Additionally, some memories are textual and verbal, but other memories are visual, auditory, or emotional or a mixture of these. It seems that when memories are overwhelmingly traumatic, the brain looses its ability to store the trauma-memories in words.

Instead, the trauma-memory is stored pictorially together with all the emotions and physical sensations that were experienced during the traumatic events. This includes the sights, sounds, smells, textures etc that are associated with that event.

How Memories of Traumatic Events
Are Triggered

The additional information such as sights, sounds, smells, textures etc that are associated with the traumatic event then becomes triggers that brings the traumatic event back to the fore-front of our minds — and along with it: all the nasty emotions and physical reactions too. That is why some call intrusive traumatic-memories a piece of memory that has been filed in the wrong place.

Sometimes it is easy to notice how closely related the triggers are to the trauma experienced. But other times, the connections are harder to identify. That is why many who suffers from Complex PTSD may have a hard time making sense of their symptoms and triggers.

Are Trauma-Memories Reliable?

Since trauma-memories are memories of traumatic events filed in the wrong place in the brain’s memory system, it follows that the memories retained or later on retrieved is unlikely to be 100% accurate. In fact, for that level of accuracy, few of us can guarantee our memories of whatever event is absolutely flawless.

An ethical, knowledgeable and experienced trauma therapist will listen to your story without judging you or leading you with further questions or telling you that all the traumatic events happened in just the same way you remember it.

When it comes to trauma-memories, they come in all shapes and sizes:

  • Some traumatic memories are permanently engraved into your mind
  • Other memories of traumatic events may be repressed and hidden
  • Still trauma-memories are locked away only verbally; but the pictorial memories and emotional memories are exceptionally vivid.
  • You may have clear memory of what it felt like at the time and your body physically responds to the stress as if you were in that trauma again, but the factual details are lost, forgotten or dissociated.

Our brains do not store information in the same way as a film on a YouTube channel. 100% recall of every detail is almost impossible. That is true whether the memory is traumatic or not. That said, sometimes, what is left in the memory is so fragmented and yet so outrageously horrific and wrong that it is hard to believe it is true. If that’s how you feel, look for independent corroborating evidence.

  • Is there newspaper reports about the event?
  • Were there eye witnesses?
  • Did your interaction and personal relationship with other people change as a result of that?
  • Did anyone notice something, and asked you about it at the time?
  • Are there any medical records that can confirm some details for you?

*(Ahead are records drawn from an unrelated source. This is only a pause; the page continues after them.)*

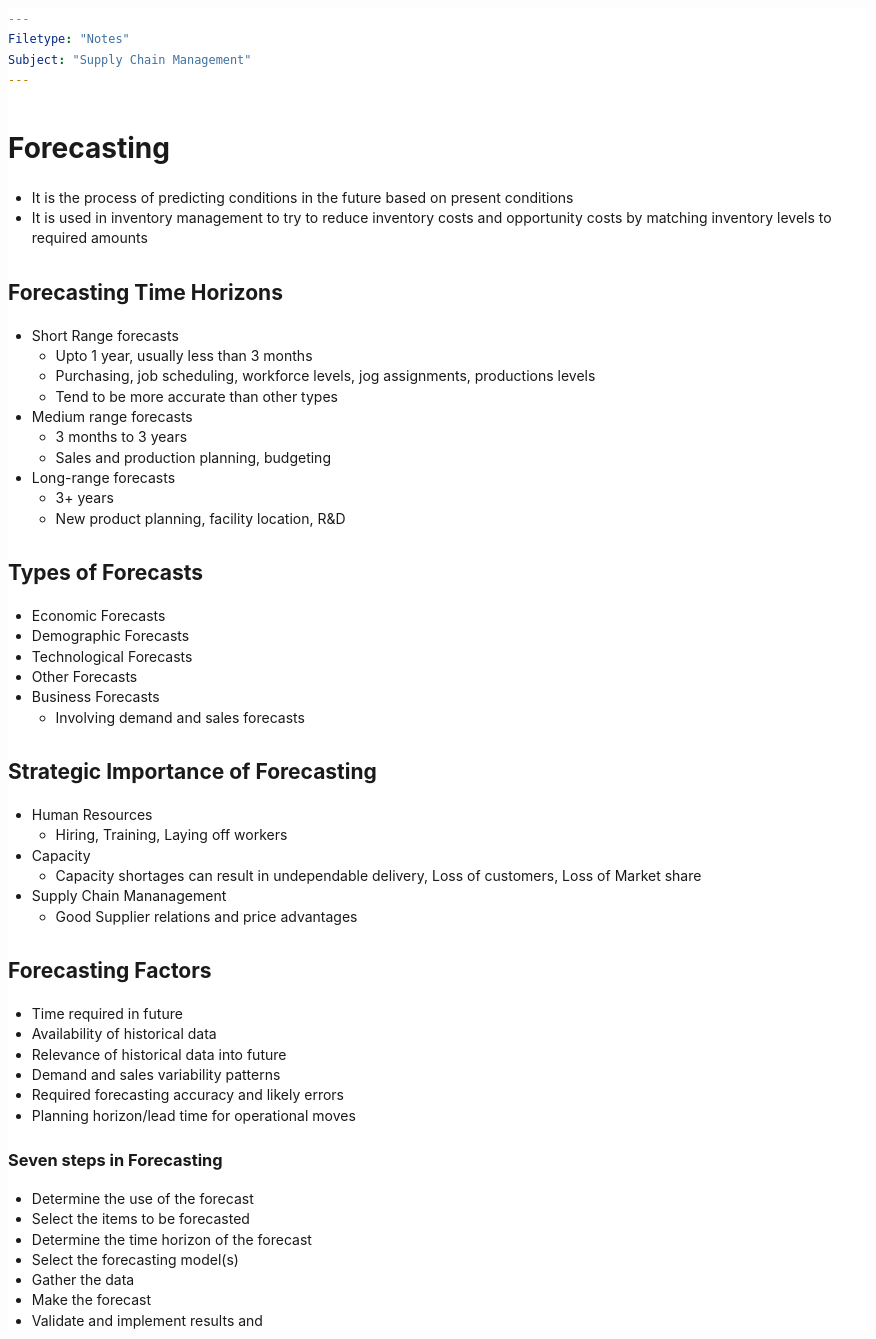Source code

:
 ```yaml
---
Filetype: "Notes"
Subject: "Supply Chain Management"
---
```

# Forecasting
- It is the process of predicting conditions in the future based on present conditions
- It is used in inventory management to try to reduce inventory costs and opportunity costs by matching inventory levels to required amounts
## Forecasting Time Horizons
- Short Range forecasts 
  - Upto 1 year, usually less than 3 months
  - Purchasing, job scheduling, workforce levels, jog assignments, productions levels
  - Tend to be more accurate than other types
- Medium range forecasts
  - 3 months to 3 years
  - Sales and production planning, budgeting
- Long-range forecasts
  - 3+ years
  - New product planning, facility location, R&D

## Types of Forecasts
- Economic Forecasts
- Demographic Forecasts
- Technological Forecasts
- Other Forecasts
- Business Forecasts
  - Involving demand and sales forecasts
  
## Strategic Importance of Forecasting
- Human Resources 
  - Hiring, Training, Laying off workers
- Capacity
  - Capacity shortages can result in undependable delivery, Loss of customers, Loss of Market share
- Supply Chain Mananagement 
  - Good Supplier relations and price advantages

## Forecasting Factors
- Time required in future
- Availability of historical data
- Relevance of historical data into future
- Demand and sales variability patterns
- Required forecasting accuracy and likely errors
- Planning horizon/lead time for operational moves

### Seven steps in Forecasting
- Determine the use of the forecast 
- Select the items to be forecasted
- Determine the time horizon of the forecast 
- Select the forecasting model(s)
- Gather the data
- Make the forecast 
- Validate and implement results and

Just because there’s no way we are going to remember everything little detail, if it is your wish to put the fragmented trauma-memories back into a coherent order, it is certainly possible to make huge progress in this regard.

Related Questions

What is traumatic memory processing? Traumatic memory processing is a therapeutic intervention where the client is helped to reorganize the traumatic memories, emotions, feelings along with and factual information with a goal to store the traumatic memory in a coherent manner (or processed), thereby preventing traumatic memories from becoming intrusive.

How to recover repressed memories?

  1. Find an experienced trauma therapist. Here’s therapist vetting checklist: “How to test if the therapist is suitable for you“?
  2. Engage in psycho-education, so that you know some of the terms that trauma specialists use.
  3. Relax and be reassured that you are not going crazy. In fact, your brain is doing what it’s supposed to do when you are in an overwhelmingly traumatic situation.